▸ **YOUR TASK**
Your response should contain every line from the data below that holds the string "para".

----

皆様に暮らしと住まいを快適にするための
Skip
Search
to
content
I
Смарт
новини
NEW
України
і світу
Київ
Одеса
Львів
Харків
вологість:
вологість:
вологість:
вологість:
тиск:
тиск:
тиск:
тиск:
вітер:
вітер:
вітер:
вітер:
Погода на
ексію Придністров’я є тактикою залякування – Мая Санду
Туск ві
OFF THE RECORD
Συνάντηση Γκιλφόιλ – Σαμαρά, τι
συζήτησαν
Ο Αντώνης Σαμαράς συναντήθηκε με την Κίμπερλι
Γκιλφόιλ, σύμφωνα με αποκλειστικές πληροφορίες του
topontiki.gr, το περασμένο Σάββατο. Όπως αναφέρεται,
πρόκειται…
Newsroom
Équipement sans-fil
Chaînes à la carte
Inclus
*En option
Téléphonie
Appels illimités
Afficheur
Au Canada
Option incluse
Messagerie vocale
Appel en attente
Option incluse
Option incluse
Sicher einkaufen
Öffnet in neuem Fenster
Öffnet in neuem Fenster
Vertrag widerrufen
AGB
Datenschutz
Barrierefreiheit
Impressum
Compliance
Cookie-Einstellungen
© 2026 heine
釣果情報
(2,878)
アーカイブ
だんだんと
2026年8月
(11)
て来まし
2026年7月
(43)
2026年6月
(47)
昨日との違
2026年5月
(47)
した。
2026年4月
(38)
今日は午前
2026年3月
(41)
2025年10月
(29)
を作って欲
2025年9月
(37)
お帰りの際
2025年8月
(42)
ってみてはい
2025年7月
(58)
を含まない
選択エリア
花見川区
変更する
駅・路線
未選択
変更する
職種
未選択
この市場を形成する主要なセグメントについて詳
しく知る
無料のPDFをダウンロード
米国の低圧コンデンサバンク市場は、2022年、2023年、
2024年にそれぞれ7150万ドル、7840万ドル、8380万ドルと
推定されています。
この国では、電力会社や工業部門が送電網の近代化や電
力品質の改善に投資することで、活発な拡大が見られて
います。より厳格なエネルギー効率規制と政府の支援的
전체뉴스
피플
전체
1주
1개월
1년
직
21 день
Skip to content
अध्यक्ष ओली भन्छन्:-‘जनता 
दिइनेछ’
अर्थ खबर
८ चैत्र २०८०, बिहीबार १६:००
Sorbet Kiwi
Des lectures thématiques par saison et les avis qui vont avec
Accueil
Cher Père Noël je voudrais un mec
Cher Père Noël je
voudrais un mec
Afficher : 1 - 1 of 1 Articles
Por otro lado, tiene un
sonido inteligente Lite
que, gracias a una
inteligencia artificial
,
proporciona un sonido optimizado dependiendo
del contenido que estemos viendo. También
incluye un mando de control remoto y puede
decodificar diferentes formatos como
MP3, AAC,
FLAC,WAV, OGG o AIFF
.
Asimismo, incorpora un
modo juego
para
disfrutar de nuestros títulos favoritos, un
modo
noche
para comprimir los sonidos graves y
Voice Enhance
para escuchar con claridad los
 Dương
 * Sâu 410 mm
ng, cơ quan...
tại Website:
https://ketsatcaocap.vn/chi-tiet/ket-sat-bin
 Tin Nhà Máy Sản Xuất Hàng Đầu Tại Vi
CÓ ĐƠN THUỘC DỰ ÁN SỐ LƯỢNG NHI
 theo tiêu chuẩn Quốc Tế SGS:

----

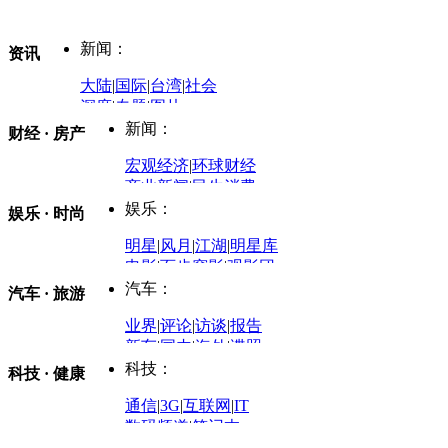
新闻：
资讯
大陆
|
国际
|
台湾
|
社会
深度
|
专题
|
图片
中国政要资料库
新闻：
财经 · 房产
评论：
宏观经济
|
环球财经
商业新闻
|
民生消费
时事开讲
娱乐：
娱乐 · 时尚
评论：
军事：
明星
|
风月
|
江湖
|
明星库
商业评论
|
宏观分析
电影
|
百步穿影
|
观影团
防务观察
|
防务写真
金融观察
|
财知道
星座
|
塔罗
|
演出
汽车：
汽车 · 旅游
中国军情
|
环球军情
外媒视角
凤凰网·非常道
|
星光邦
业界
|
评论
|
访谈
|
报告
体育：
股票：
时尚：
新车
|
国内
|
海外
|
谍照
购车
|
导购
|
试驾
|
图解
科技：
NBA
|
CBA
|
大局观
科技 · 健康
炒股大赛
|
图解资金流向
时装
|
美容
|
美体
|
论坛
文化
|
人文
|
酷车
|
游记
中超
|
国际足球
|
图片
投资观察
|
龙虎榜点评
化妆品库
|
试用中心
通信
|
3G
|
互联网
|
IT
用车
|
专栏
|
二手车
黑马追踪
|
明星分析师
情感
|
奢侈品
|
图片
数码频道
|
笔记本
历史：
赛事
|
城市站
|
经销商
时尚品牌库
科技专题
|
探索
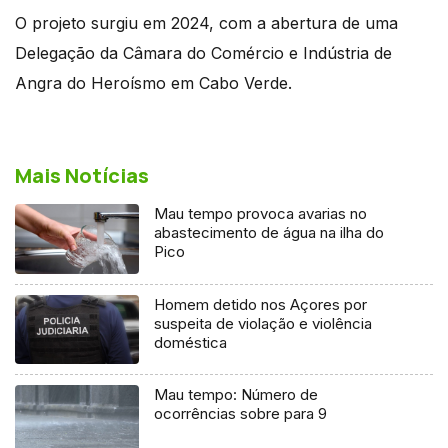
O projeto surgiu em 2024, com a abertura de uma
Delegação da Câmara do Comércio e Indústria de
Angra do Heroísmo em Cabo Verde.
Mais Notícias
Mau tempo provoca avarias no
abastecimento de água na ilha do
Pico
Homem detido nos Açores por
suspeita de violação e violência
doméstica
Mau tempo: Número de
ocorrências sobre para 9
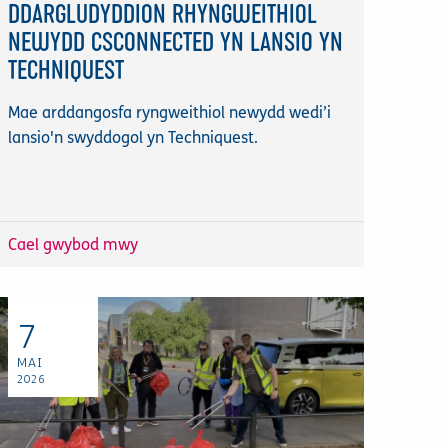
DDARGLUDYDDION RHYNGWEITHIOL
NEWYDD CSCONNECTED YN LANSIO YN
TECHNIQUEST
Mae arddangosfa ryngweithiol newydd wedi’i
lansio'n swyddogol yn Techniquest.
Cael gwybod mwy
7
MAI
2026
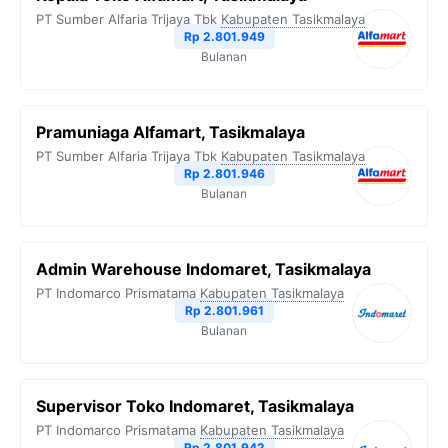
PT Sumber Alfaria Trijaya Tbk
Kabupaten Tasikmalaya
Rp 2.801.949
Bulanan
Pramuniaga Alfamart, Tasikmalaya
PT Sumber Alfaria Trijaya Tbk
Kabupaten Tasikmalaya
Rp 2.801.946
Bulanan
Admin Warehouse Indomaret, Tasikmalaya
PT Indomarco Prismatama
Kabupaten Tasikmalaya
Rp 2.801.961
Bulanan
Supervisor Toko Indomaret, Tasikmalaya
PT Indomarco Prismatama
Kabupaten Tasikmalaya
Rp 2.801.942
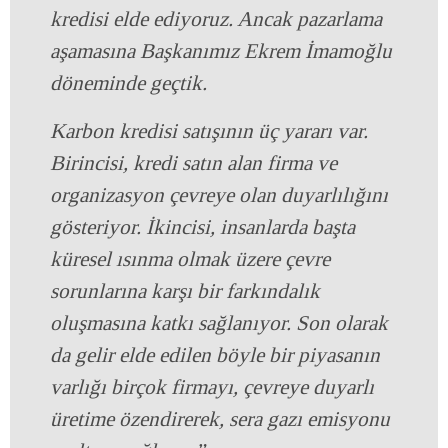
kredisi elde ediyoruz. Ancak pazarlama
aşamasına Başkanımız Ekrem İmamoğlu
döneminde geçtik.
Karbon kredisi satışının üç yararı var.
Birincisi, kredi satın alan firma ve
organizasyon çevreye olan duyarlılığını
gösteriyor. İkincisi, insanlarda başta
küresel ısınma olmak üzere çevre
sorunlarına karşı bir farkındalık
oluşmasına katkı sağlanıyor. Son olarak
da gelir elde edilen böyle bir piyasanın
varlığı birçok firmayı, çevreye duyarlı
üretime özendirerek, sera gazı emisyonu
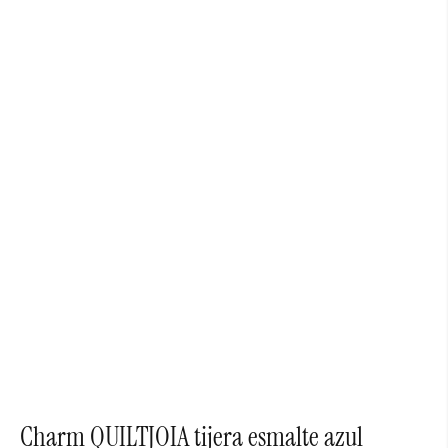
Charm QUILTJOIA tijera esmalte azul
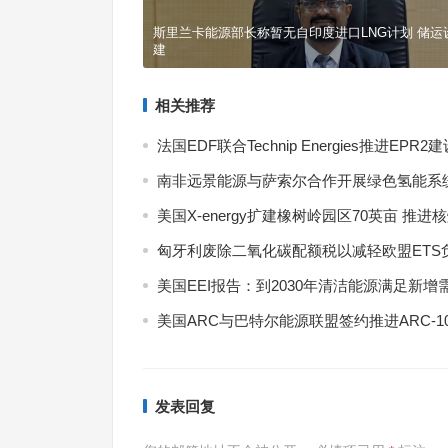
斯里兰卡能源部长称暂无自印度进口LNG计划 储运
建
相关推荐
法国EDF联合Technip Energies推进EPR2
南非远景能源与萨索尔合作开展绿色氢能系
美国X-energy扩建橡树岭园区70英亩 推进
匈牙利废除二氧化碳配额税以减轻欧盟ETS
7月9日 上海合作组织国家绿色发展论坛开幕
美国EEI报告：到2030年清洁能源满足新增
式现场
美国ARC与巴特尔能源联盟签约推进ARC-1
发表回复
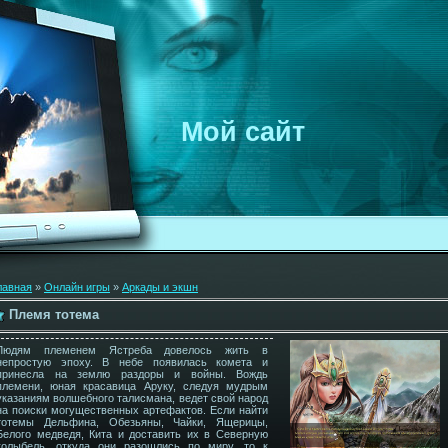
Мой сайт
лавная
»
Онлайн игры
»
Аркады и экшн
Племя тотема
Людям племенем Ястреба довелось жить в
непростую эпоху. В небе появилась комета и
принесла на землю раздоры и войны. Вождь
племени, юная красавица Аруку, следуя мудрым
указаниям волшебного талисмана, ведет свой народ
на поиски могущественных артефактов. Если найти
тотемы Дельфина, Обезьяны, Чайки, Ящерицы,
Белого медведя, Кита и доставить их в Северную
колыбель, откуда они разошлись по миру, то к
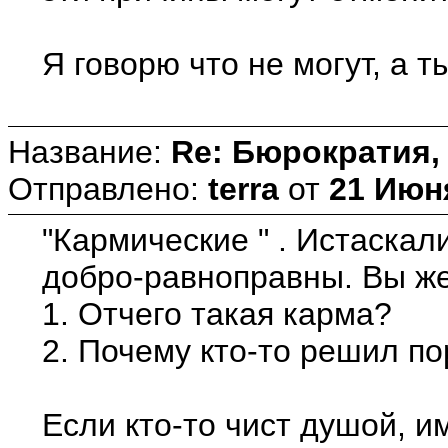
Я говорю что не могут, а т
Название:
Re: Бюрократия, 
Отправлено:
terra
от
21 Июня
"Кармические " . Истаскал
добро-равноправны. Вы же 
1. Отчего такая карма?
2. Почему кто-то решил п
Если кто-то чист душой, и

----

▸ **SOLUTION FOR THIS PROBLEM**
para
para comprimir los sonidos graves y
para escuchar con claridad los
ocorrências sobre para 9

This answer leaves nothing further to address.